Vor dem Beschluss hatte SWL-Fraktionschefin Ulrike Schneider leidenschaftlich für diesen Kompromiss geworben. Sie sei Boberg und Schwab dankbar für den Anstoß eines Themas, das nach der Energiewende eines der größten in der Zukunft sei, meinte Schneider. Dieser Mikroplastikmüll bestehe aus hochgiftigen Stoffen, die krebserregend und vor allem schlecht bis gar nicht abbaubar seien.
Schneider lobt die Stadt
Schneider lobte die Stadt für ihren bereits erfolgten Plastiktütenverzicht und wünschte, dass viele Einzelhändler es ihr gleichtun. „In manchen Geschäften muss man sich noch gegen Plastiktüten förmlich wehren“, sagte sie. Damit der Beschluss bekannt wird, regte sie eine nicht näher definierte „gemeinsame Aktion mit der Stadt“ an.
„Schweinfurt erleben“-Geschäftsführer Hans Schnabel will den Mitgliedern der Werbegemeinschaft ein Mitwirken im Sinn des Beschlusses nahelegen. „Ja, da machen wir mit“, sagte er. Schweinfurt könne in diesem Punkt „gerne eine Vorreiterrolle einnehmen“, erklärte auf Anfrage der Einzelhandelsverbandsvorsitzende Jens Drescher (Pelz Drescher) ein aktives Mitwirken zu. Die Verbannung der Plastiktüte habe er unabhängig vom begrüßenswerten Beschluss im Übrigen auf die nächste Tagesordnung des Vorstandes gesetzt.
Drescher sprach von einem „positiven Schritt für die Umwelt“. Die Papiertüte als Alternative müsse aber auch erst produziert werden, weshalb er zur Müllvermeidung die Benutzung von Mehrwegtaschen empfiehlt. Seiner Branche, dem Textilbereich, falle es kurzfristig leichter, auf Plastik zu verzichten, schwieriger sei es im Lebensmittelhandel.
Problem Folien fürs Obst
„Die größte Crux“ seien dabei die dünnen Plastikfolien zum Verpacken von Obst. Das müsse EU-weit gesteuert werden, erste Versuche dazu gebe es, zumal der im Meer treibende Plastikmüll auch daher rühre.
Eine solche vielfach nutzbare Tasche bietet seit kurzem die „Schweinfurter Qualitätsroute“ an, ein Zusammenschluss von rund 30 großteils inhabergeführten City-Geschäften. Im Vordergrund habe nicht allein der Umweltgedanke gestanden, räumt Andreas Bieringer (Messer Hoffritz, Porzellanhaus Weitzel) ein. Er werde den Mitgliedsfirmen („bei mir rennt die Stadt da offene Türen ein“) natürlich empfehlen, auf Plastik künftig zu verzichten. Er brauche noch Restbestände auf, freue sich aber schon jetzt über jeden Kunden, der verzichtet. Die schmucke Mehrwegtasche der Qualitätsroute gibt's für 3,95 Euro und sei universell nutzbar, etwa fürs Schwimmbad.

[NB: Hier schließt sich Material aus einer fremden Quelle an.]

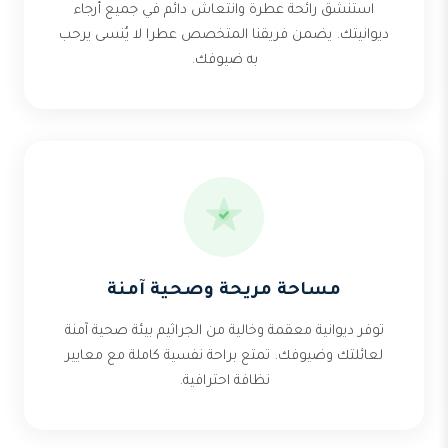
استنشق رائحة عطرة وانتعاش دائم في جميع أرجاء
ديوانيتك. يضمن فريقنا المتخصص عطرا لا يُنسى يرحب
به ضيوفك.
مساحة مريحة وصحية آمنة
توفر ديوانية معقمة وخالية من الجراثيم بيئة صحية آمنة
لعائلتك وضيوفك. تمتع براحة نفسية كاملة مع معايير
نظافة احترافية.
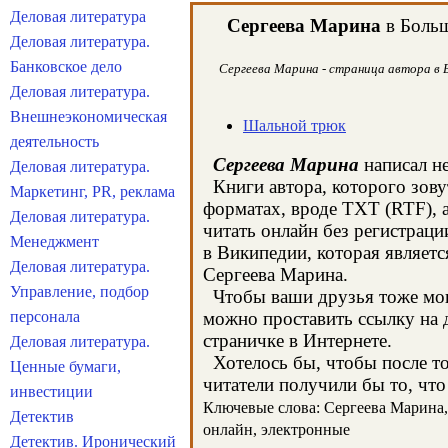
Деловая литература
Сергеева Марина
в Больш
Деловая литература.
Банковское дело
Сергеева Марина - страница автора в Б
Деловая литература.
Внешнеэкономическая
Шальной трюк
деятельность
Сергеева Марина
написал не
Деловая литература.
Книги автора, которого зову
Маркетинг, PR, реклама
форматах, вроде TXT (RTF), 
Деловая литература.
читать онлайн без регистраци
Менеджмент
в Википедии, которая являет
Деловая литература.
Сергеева Марина.
Управление, подбор
Чтобы ваши друзья тоже могл
персонала
можно проставить ссылку на д
страничке в Интернете.
Деловая литература.
Хотелось бы, чтобы после тог
Ценные бумаги,
читатели получили бы то, что
инвестиции
Ключевые слова: Сергеева Марина, к
Детектив
онлайн, электронные
Детектив. Иронический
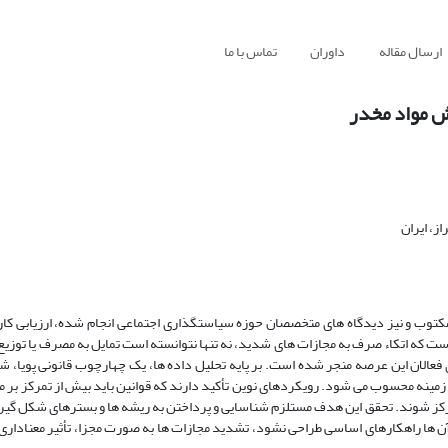
ارسال مقاله
داوران
تماس با ما
وش مواد مخدر
ز، ایران
بع مکتوب و نیز دیدگاه های متخصصان حوزه سیاستگذاری اجتماعی انجام شده، ارزیابی 
 است که اتکاء صرف به مجازات های شدید، نه تنها نتوانسته است تمایل به مصرف یا توزی
فعالان این عرصه منجر شده است. بر پایه تحلیل داده ها، یک چهارچوب قانونی پویا، ش
ن زمینه محسوب می شود. رویکردهای نوین تأکید دارند که قوانین باید بیش از تمرکز بر مج
مرکز شوند. تحقق این هدف مستلزم شناسایی و پرداختن به ریشه ها و بسترهای شکل گیر
آن ها راهکارهای اساسی طراحی نشود، تشدید مجازات ها به صورت مجزا، تأثیر معنادار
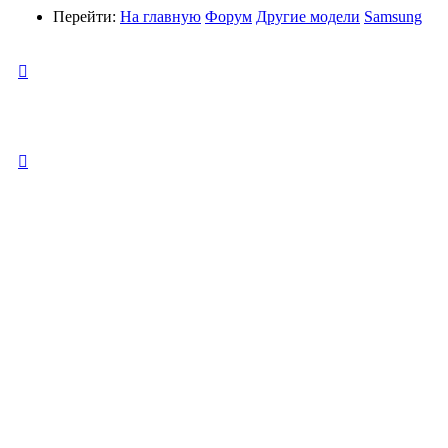
Перейти:
На главную
Форум
Другие модели
Samsung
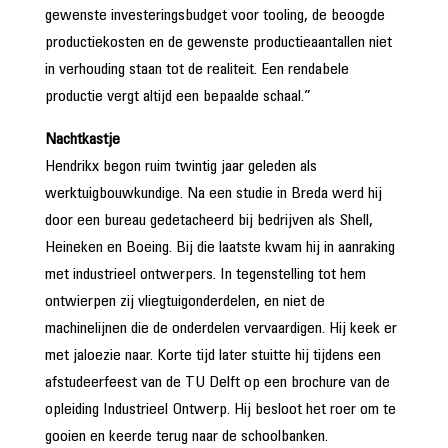
gewenste investeringsbudget voor tooling, de beoogde
productiekosten en de gewenste productieaantallen niet
in verhouding staan tot de realiteit. Een rendabele
productie vergt altijd een bepaalde schaal.”
Nachtkastje
Hendrikx begon ruim twintig jaar geleden als
werktuigbouwkundige. Na een studie in Breda werd hij
door een bureau gedetacheerd bij bedrijven als Shell,
Heineken en Boeing. Bij die laatste kwam hij in aanraking
met industrieel ontwerpers. In tegenstelling tot hem
ontwierpen zij vliegtuigonderdelen, en niet de
machinelijnen die de onderdelen vervaardigen. Hij keek er
met jaloezie naar. Korte tijd later stuitte hij tijdens een
afstudeerfeest van de TU Delft op een brochure van de
opleiding Industrieel Ontwerp. Hij besloot het roer om te
gooien en keerde terug naar de schoolbanken.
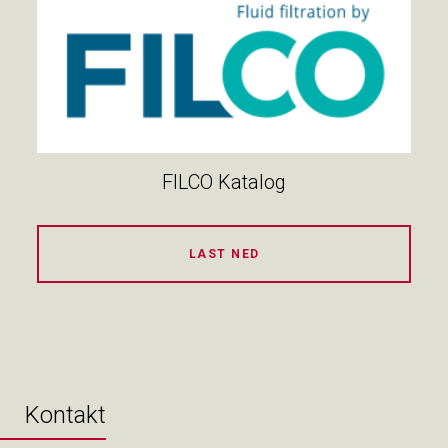
FILCO Katalog
LAST NED
Kontakt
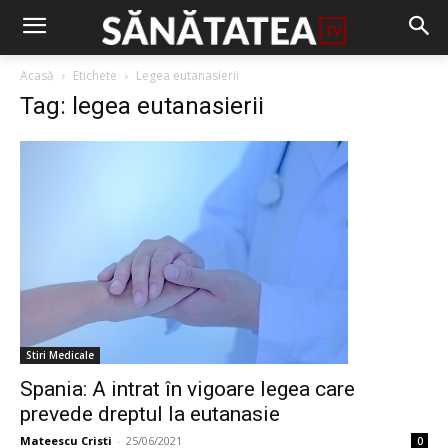
Acasă
Etichete
Legea eutanasierii
Tag: legea eutanasierii
Stiri Medicale
Spania: A intrat în vigoare legea care
prevede dreptul la eutanasie
Mateescu Cristi
-
25/06/2021
0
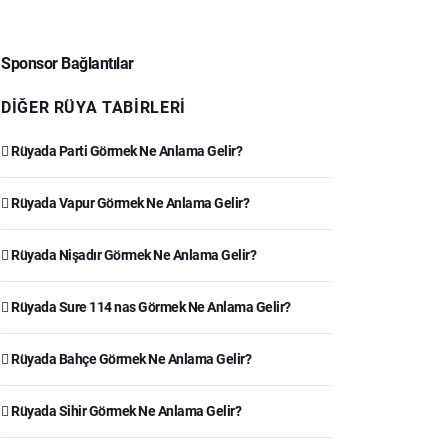
Sponsor Bağlantılar
DIĞER RÜYA TABIRLERI
Rüyada Parti Görmek Ne Anlama Gelir?
Rüyada Vapur Görmek Ne Anlama Gelir?
Rüyada Nişadır Görmek Ne Anlama Gelir?
Rüyada Sure 114 nas Görmek Ne Anlama Gelir?
Rüyada Bahçe Görmek Ne Anlama Gelir?
Rüyada Sihir Görmek Ne Anlama Gelir?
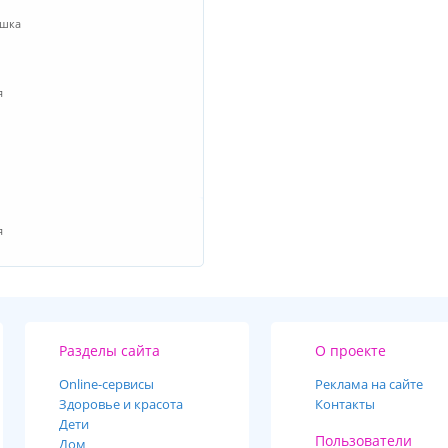
ишка
я
я
Разделы сайта
О проекте
Online-cервисы
Реклама на сайте
Здоровье и красота
Контакты
Дети
Пользователи
Дом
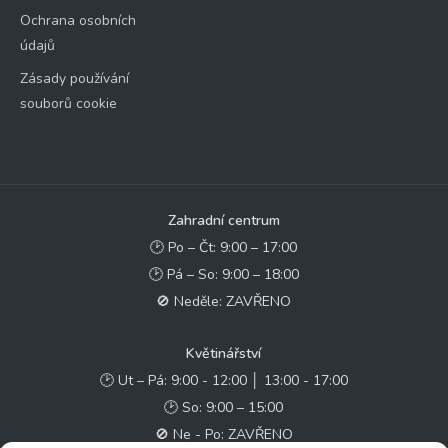
Ochrana osobních
údajů
Zásady používání
souborů cookie
Zahradní centrum
🕑 Po – Čt: 9:00 – 17:00
🕑 Pá – So: 9:00 – 18:00
🚫 Neděle: ZAVŘENO
Květinářství
🕑 Ut – Pá: 9:00 - 12:00 │ 13:00 - 17:00
🕑 So: 9:00 – 15:00
🚫 Ne - Po: ZAVŘENO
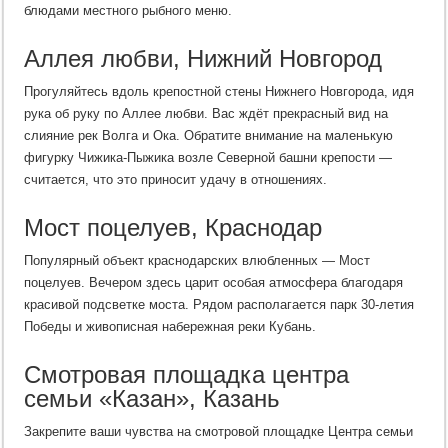
блюдами местного рыбного меню.
Аллея любви, Нижний Новгород
Прогуляйтесь вдоль крепостной стены Нижнего Новгорода, идя
рука об руку по Аллее любви. Вас ждёт прекрасный вид на
слияние рек Волга и Ока. Обратите внимание на маленькую
фигурку Чижика-Пыжика возле Северной башни крепости —
считается, что это приносит удачу в отношениях.
Мост поцелуев, Краснодар
Популярный объект краснодарских влюбленных — Мост
поцелуев. Вечером здесь царит особая атмосфера благодаря
красивой подсветке моста. Рядом располагается парк 30-летия
Победы и живописная набережная реки Кубань.
Смотровая площадка центра
семьи «Казан», Казань
Закрепите ваши чувства на смотровой площадке Центра семьи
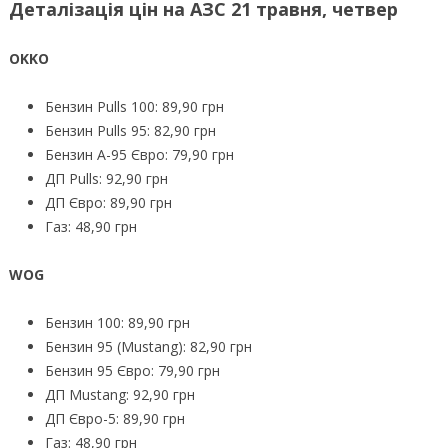
Деталізація цін на АЗС 21 травня, четвер
OKKO
Бензин Pulls 100: 89,90 грн
Бензин Pulls 95: 82,90 грн
Бензин А-95 Євро: 79,90 грн
ДП Pulls: 92,90 грн
ДП Євро: 89,90 грн
Газ: 48,90 грн
WOG
Бензин 100: 89,90 грн
Бензин 95 (Mustang): 82,90 грн
Бензин 95 Євро: 79,90 грн
ДП Mustang: 92,90 грн
ДП Євро-5: 89,90 грн
Газ: 48,90 грн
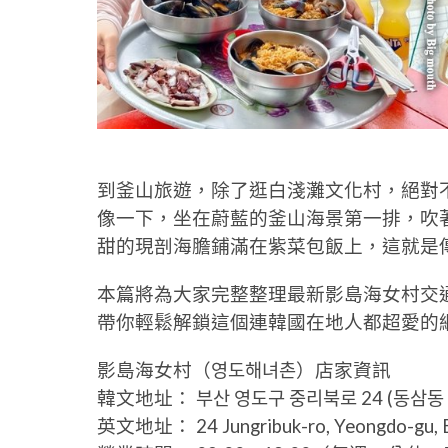
到釜山旅遊，除了逛白淺灘文化村，絕對
像一下，坐在蔚藍的釜山海景第一排，吹
甜的現剖海膽鋪滿在紫菜包飯上，這就是
本篇將為大家完整整理最新影島海女村交
帶你輕鬆解鎖這個連韓國在地人都超愛的
影島海女村（영도해녀촌）店家資訊
韓文地址： 부산 영도구 중리북로 24 (동삼동 1
英文地址： 24 Jungribuk-ro, Yeongdo-gu, 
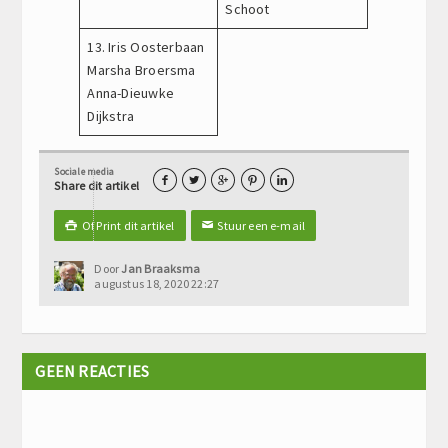
Schoot
13. Iris Oosterbaan
Marsha Broersma
Anna-Dieuwke
Dijkstra
Sociale media





Share dit artikel
Of Print dit artikel
Stuur een e-mail

✉
Door
Jan Braaksma
augustus 18, 2020 22:27
GEEN REACTIES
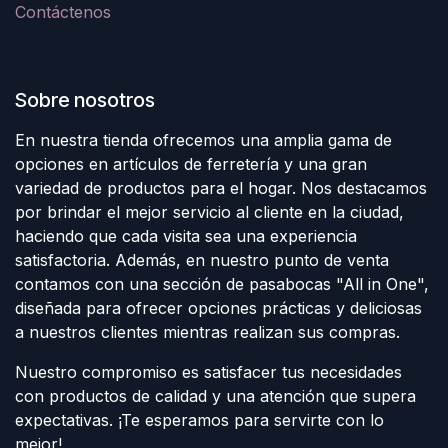
Contáctenos
Sobre nosotros
En nuestra tienda ofrecemos una amplia gama de
opciones en artículos de ferretería y una gran
variedad de productos para el hogar. Nos destacamos
por brindar el mejor servicio al cliente en la ciudad,
haciendo que cada visita sea una experiencia
satisfactoria. Además, en nuestro punto de venta
contamos con una sección de pasabocas "All in One",
diseñada para ofrecer opciones prácticas y deliciosas
a nuestros clientes mientras realizan sus compras.
Nuestro compromiso es satisfacer tus necesidades
con productos de calidad y una atención que supera
expectativas. ¡Te esperamos para servirte con lo
mejor!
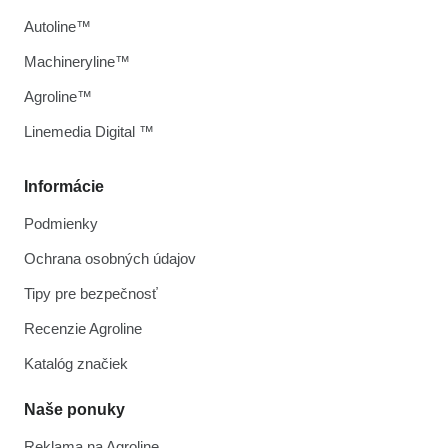
Autoline™
Machineryline™
Agroline™
Linemedia Digital ™
Informácie
Podmienky
Ochrana osobných údajov
Tipy pre bezpečnosť
Recenzie Agroline
Katalóg značiek
Naše ponuky
Reklama na Agroline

Stadtrat Thomas End (SPD) hatte im Umweltausschuss noch an seine vor einem Jahr gestellte Forderung erinnert, künftig auch auf Plastik-Laubsäcke zu verzichten. Es wäre erst Recht nach diesem Beschluss fatal, würden sie im Herbst wieder ausgegeben und „ich müsste mein Laub in einem Plastiksack wegfahren“.